The Mets are living similar to the Nationals. They have a closer -- Edwin Diaz -- who can be relied on. It’s getting to him which has been such a challenge. Seth Lugo (5.06 ERA), Jeurys Familia (6.48) and Robert Gsellman (3.48) are often dispatched to drag New York to the ninth inning.

All five members of the National League East are in the bottom half of bullpen ERA entering play Friday. Philadelphia is 15th, Atlanta is 22nd, Miami is 24th, New York is 27th and Washington remains last by a wide margin -- almost a run-and-a-half worse than 29th-ranked Baltimore.

The Nationals’ bullpen toiling around with the have nots is endangering the team’s season as a whole, the $190 million payroll investment, the demands of the Lerner family to be better than first-round playoff exits. But, few paths are available to fix it without relinquishing a commodity -- whether human or financial.

Multiple reports claim Kimbrel’s asking price has come down in both years and cash. It may never reach a point of intersection with the Nationals if team ownership remains steadfast against surpassing the competitive balance tax threshold for the third consecutive year. Passing the $206 million roster mark would result in a 50 percent tax on every dollar spent from there on. 

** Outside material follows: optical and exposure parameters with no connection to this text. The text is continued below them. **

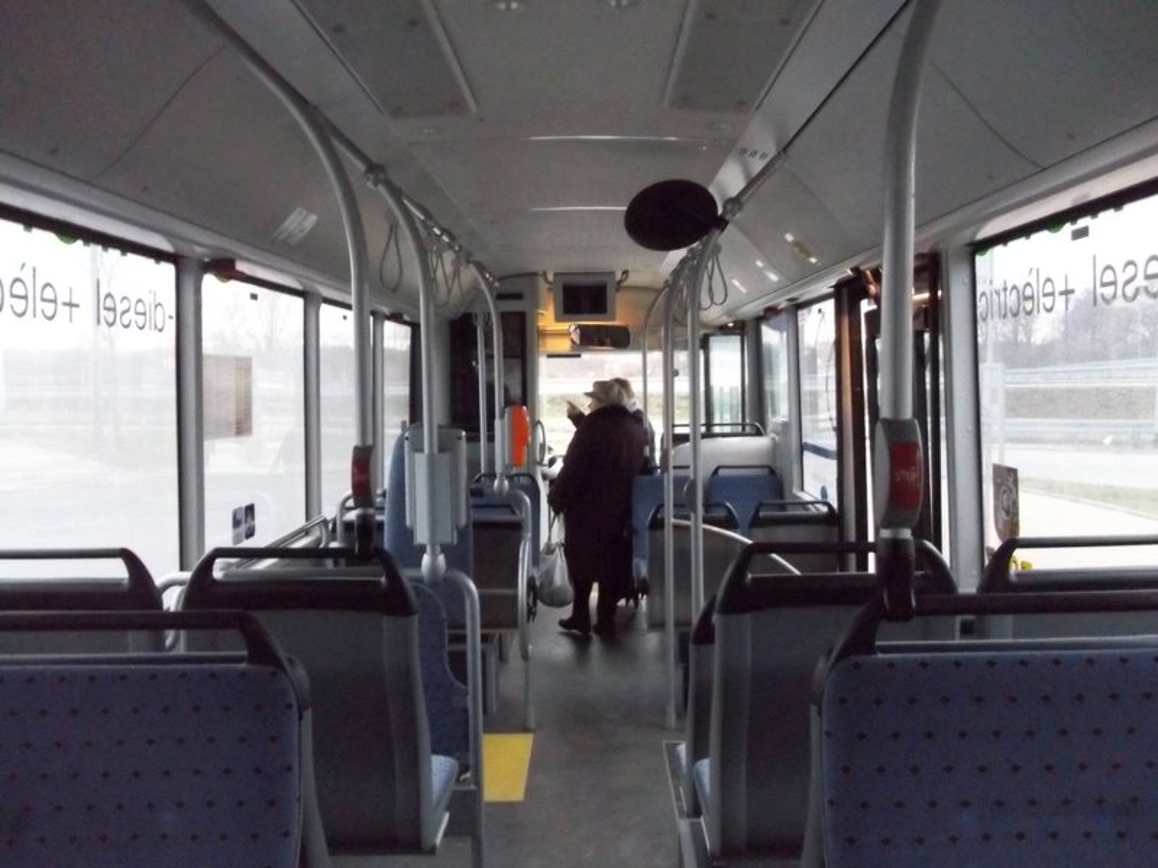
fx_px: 1070
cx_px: 579
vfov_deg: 44.2
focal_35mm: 32
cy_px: 434
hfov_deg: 56.8
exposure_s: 1/40
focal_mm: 5.7
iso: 1000
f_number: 2.9
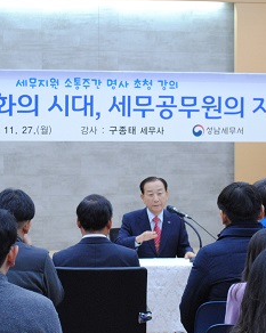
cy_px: 178
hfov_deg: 10.9
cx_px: 105
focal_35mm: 142
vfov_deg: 13.6
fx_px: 1400
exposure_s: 1/30
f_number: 5.3
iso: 640
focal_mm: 42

Kimbrel would also cost the Nationals a compensation draft pick and international draft money because he declined a qualifying off from Boston. In all, four layers of cost exist around Kimbrel: salary, luxury tax, a draft pick and international money.

Financial stances can change when circumstances do. Though, the Nationals’ leverage with Kimbrel has evaporated. Owning the league’s worst bullpen is not a promising negotiation point for a team preferring to restrict this final portion of spending. Imagine their pitch: “We’re desperate for your services, but don’t want to spend much.” 

Whichever lagging bullpen signs Kimbrel still needs to subsist until he is ready. In Washington’s case, it continues to hunt for solutions ahead of a six-game road trip which starts Friday in Miami. Trevor Rosenthal’s lost early season, a better way to match up with left-handed hitters, help in the middle and a way to use closer Sean Doolittle less -- he’s on pace for 86 appearances -- are all on the docket. 

“Things haven’t gone the way we envisioned them coming out of camp,” Doolittle said this week. “Part of being a reliever -- you don’t get to this level without having taken some lumps; without having taken some punches. So guys, they might be in the jungle a little bit right now, but they know how to get through this. We’re working on it. Guys are talking to each other about things they can do, whether it’s pitch selection or mechanics or straight up execution to try to get things smoothed out. 

“We’re in it as a group. As a reliever, you can’t have an ego. You have to be ready for whatever the team needs, whatever the group needs and be ready to pick your teammate up.”

Doolittle’s words could have come from the leader of any NL East bullpen. Four contenders with the same problem populate the division. One big name looms. Day by day, the tussle for a fix and leverage goes on.